Your task: Please put the lines of the rows below into a Markdown table with the columns Index and Text, numbering each line and leaving out blank lines. Cover only the part that opens with the line containing "scientific name: Carex podocarpa" and closes with the final line of the rows, both ends included.

Material for this exercise:

......

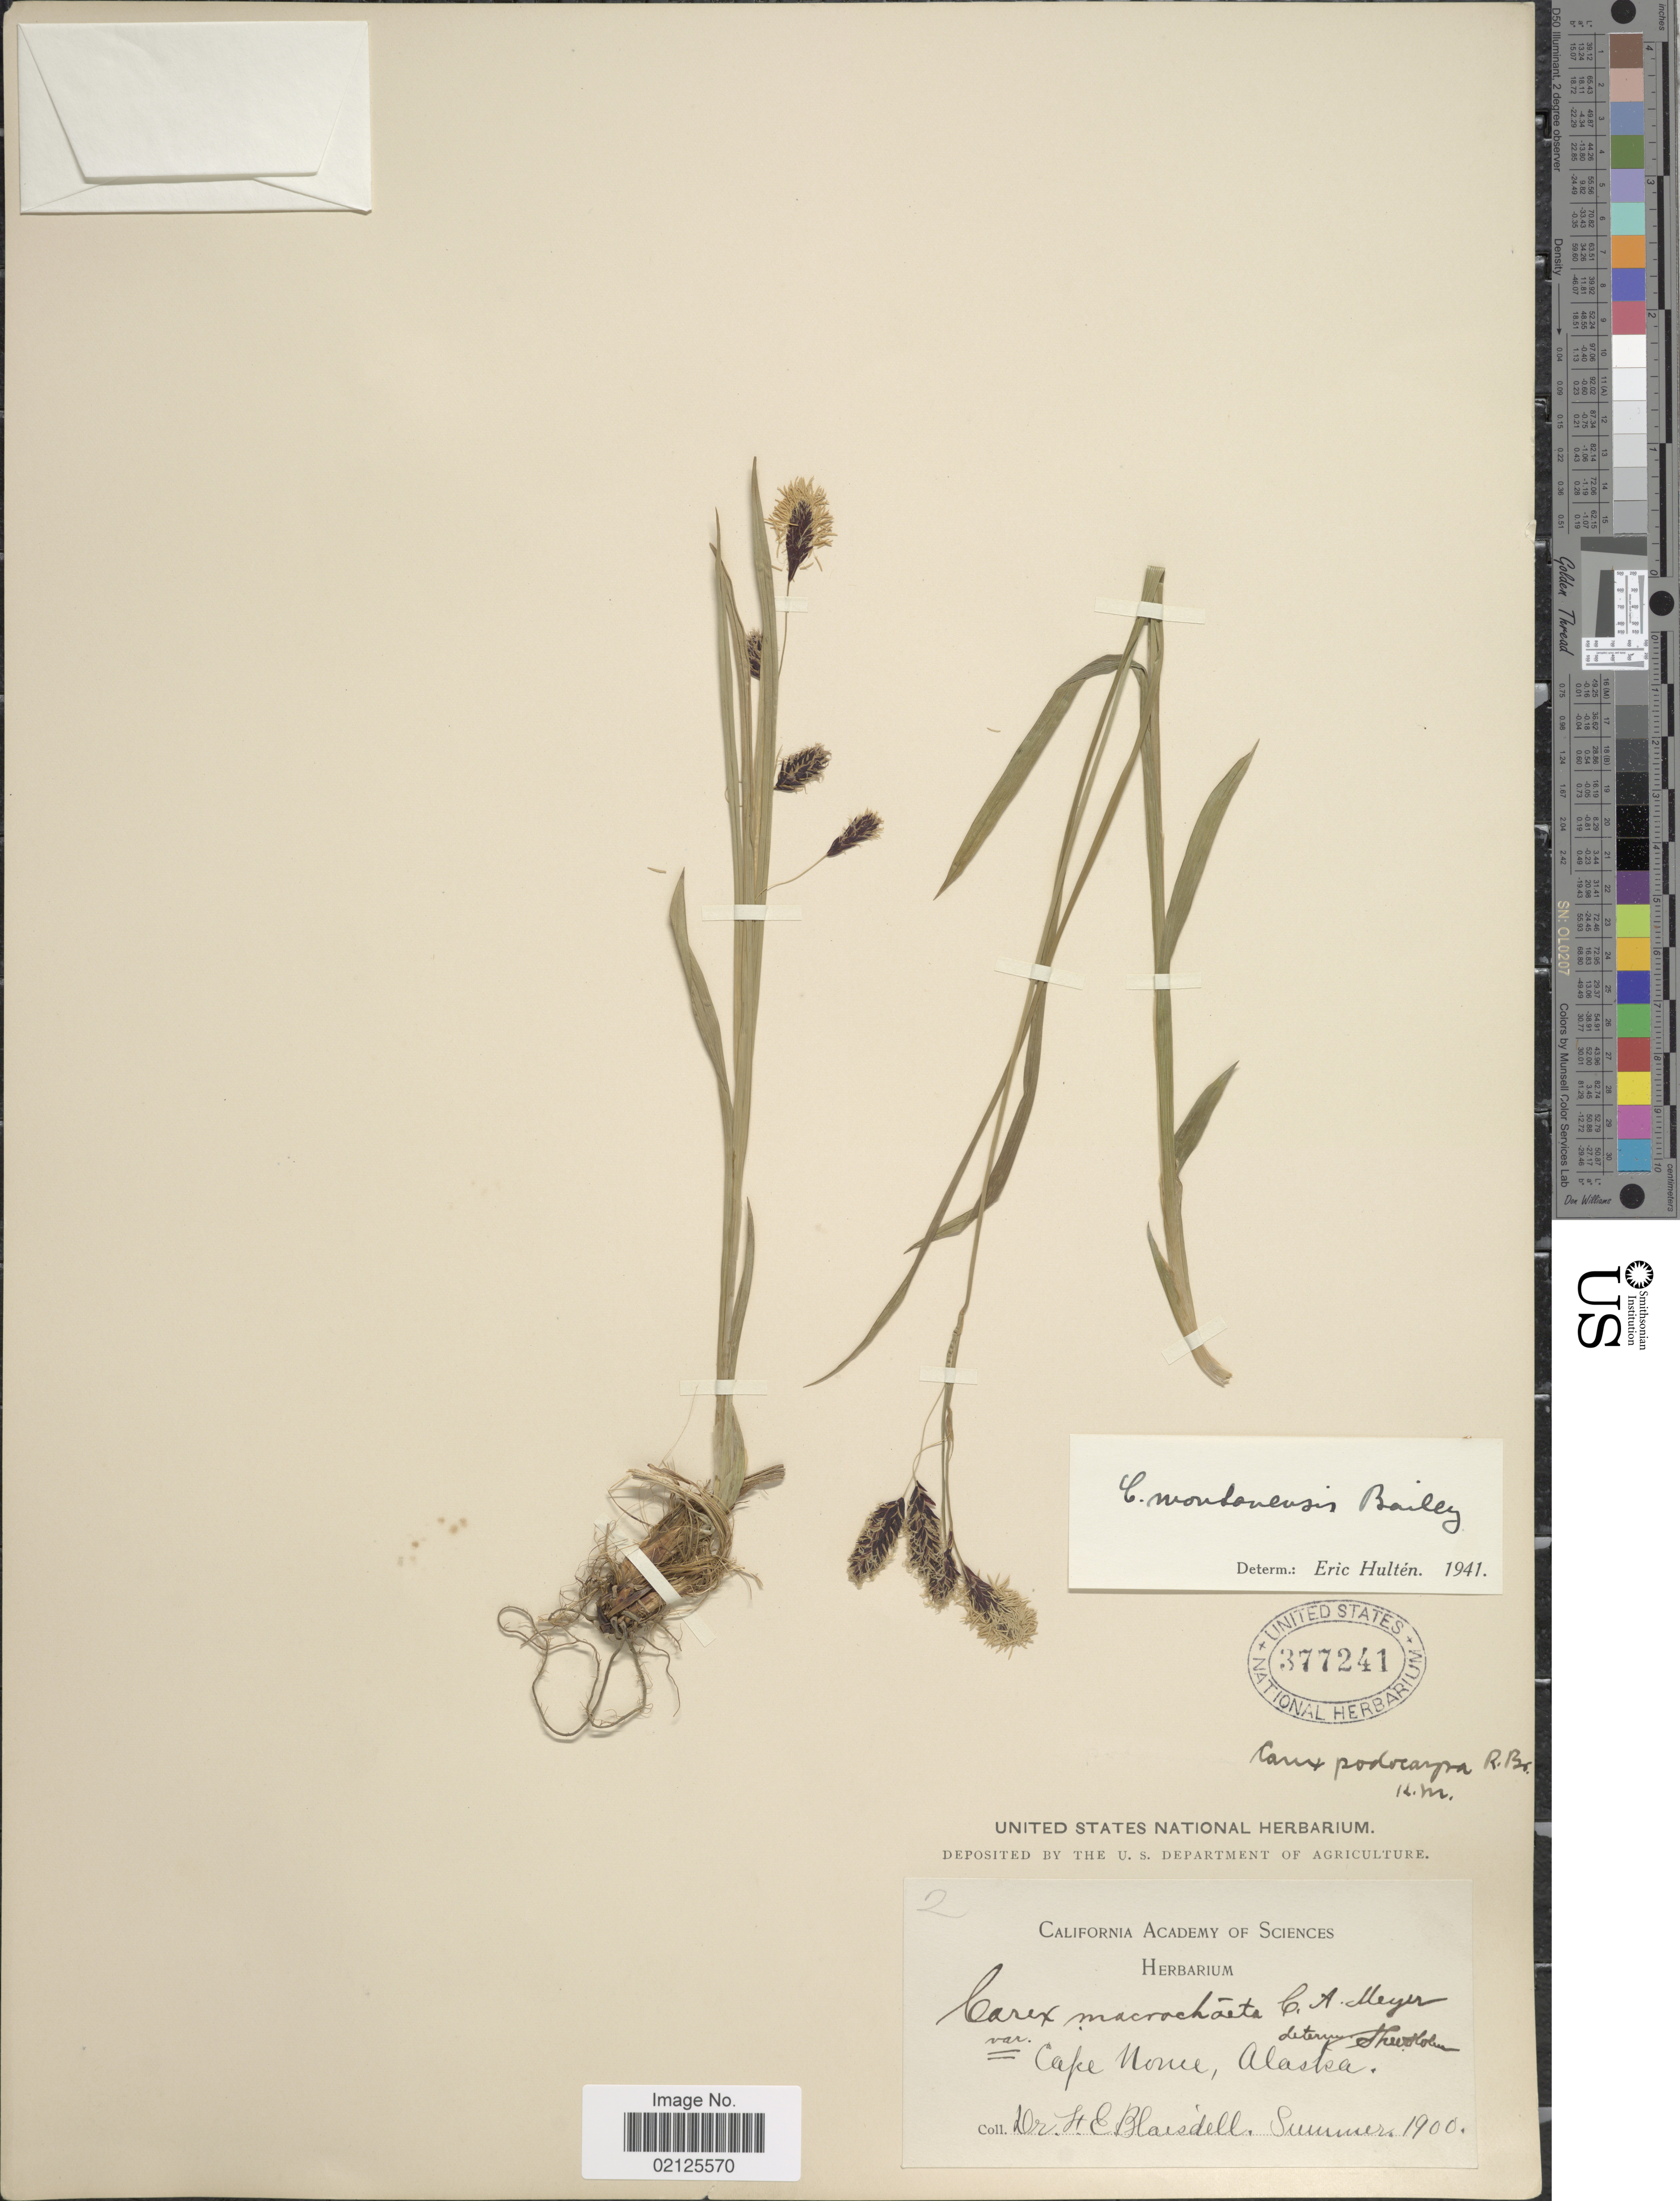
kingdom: Plantae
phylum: Tracheophyta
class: Liliopsida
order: Poales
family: Cyperaceae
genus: Carex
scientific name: Carex podocarpa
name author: R. Br.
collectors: F. Blaisdell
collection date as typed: Summer 1900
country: United States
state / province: Alaska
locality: Cape Nome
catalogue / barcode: US 377241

......

Solution to the exercise:
| Index | Text |
|---|---|
| 1 | scientific name: Carex podocarpa |
| 2 | name author: R. Br. |
| 3 | collectors: F. Blaisdell |
| 4 | collection date as typed: Summer 1900 |
| 5 | country: United States |
| 6 | state / province: Alaska |
| 7 | locality: Cape Nome |
| 8 | catalogue / barcode: US 377241 |